Küçük jestler ve zarif dokunuşlar hem kendimize hem de sevdiklerimize sunduğumuz en değerli armağanlardır; hayatın güzelliği, bu inceliklerde saklıdır

Kuzenimin kaybıyla birlikte, onun hayatımıza kattığı zarafeti bir kez daha düşünmek için durduk. O, bulunduğu her sofrayı bir şölene, hatta bir karnavala dönüştürebilen birisiydi. Masanın etrafında oturanlara neşe saçan, sıradan bir yemeği bile bir kutlamaya çeviren bir ruh taşıyordu. En güzel peyniri bulmak için saatlerce yürüyebilecek bir hevesi vardı; bu sadece bir peynir almak değildi, hayata tutkuyla bağlanmanın ve her küçük detayı önemsemenin bir yansımasıydı. Bir şeyler üretme arzusu ise hiç bitmezdi: Evinin ihtiyaçlarını karşılamak için demirciler, marangozlar arasında sabah akşam demeden dolaşır, ihtiyacı olan en uygun aparatı bulmak ya da kendi elleriyle yapmak için uğraşır dururdu. Her anına ve aslında çevresindeki herkesin her anına gösterdiği bu titizlik ve coşkuyla, hayatı daha yaşanılır ve anlamlı kılmanın ne demek olduğunu bize yeniden hatırlatıyormuş. Şimdi daha iyi anlıyorum; sadece çevresindeki insanlara değil, kendisine de hayatı güzelleştirmek için aynı özeni gösteriyordu. Yaşadığı her anı, başkaları için olduğu kadar kendisi için de özel ve değerli kılardı.

Hayat, bazen en sıradan anlarda gizlenen, fark edilmeyen inceliklerle şekillenir. Sabah pencerenizi açtığınızda içeri dolan serin hava, yan komşunuzun sessiz bir tebessümle selam vermesi ya da bir elin hafifçe omzunuza dokunuşu... Tam da bu anlar, yaşamın karmaşası içinde gözden kaçan, ama derinlerde iz bırakan zarif anılardır. Belki de bizi tekrar tekrar yerli dizilere çeken, hikayelerden çok bu küçük detaylardır: Karakterlerin birbirine sunduğu ince jestler, sessizce paylaşılan bir fincan çay ya da bir bakışta verilen destek. Bu anlar, insan olmanın en saf haliyle yeniden hatırlatır bize; duyguların zarafetle dile getirildiği anların gücünü.

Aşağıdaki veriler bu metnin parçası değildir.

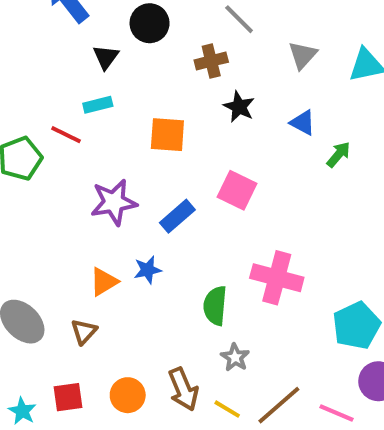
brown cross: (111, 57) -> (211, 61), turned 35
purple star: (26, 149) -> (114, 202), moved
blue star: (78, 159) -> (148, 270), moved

Bu zarif anlar, sadece başkalarına sunduğumuz incelikler değil, kendimize de armağan edebileceğimiz değerlerdir. Örneğin, kendimize hazırladığımız bir yemeği sunduğumuz tabağın bile özenle seçilmesi, o anın kıymetini artırabilir. Kendimize gösterdiğimiz bu küçük özen, tıpkı başkalarına gösterdiğimiz zarafet gibi, yaşamı daha anlamlı kılar. Çünkü zarafet, sadece dışarıya değil, içimize de yönelttiğimiz bir iyiliktir. Kendimizi güzelleştirdikçe dünyayı da güzelleştiririz.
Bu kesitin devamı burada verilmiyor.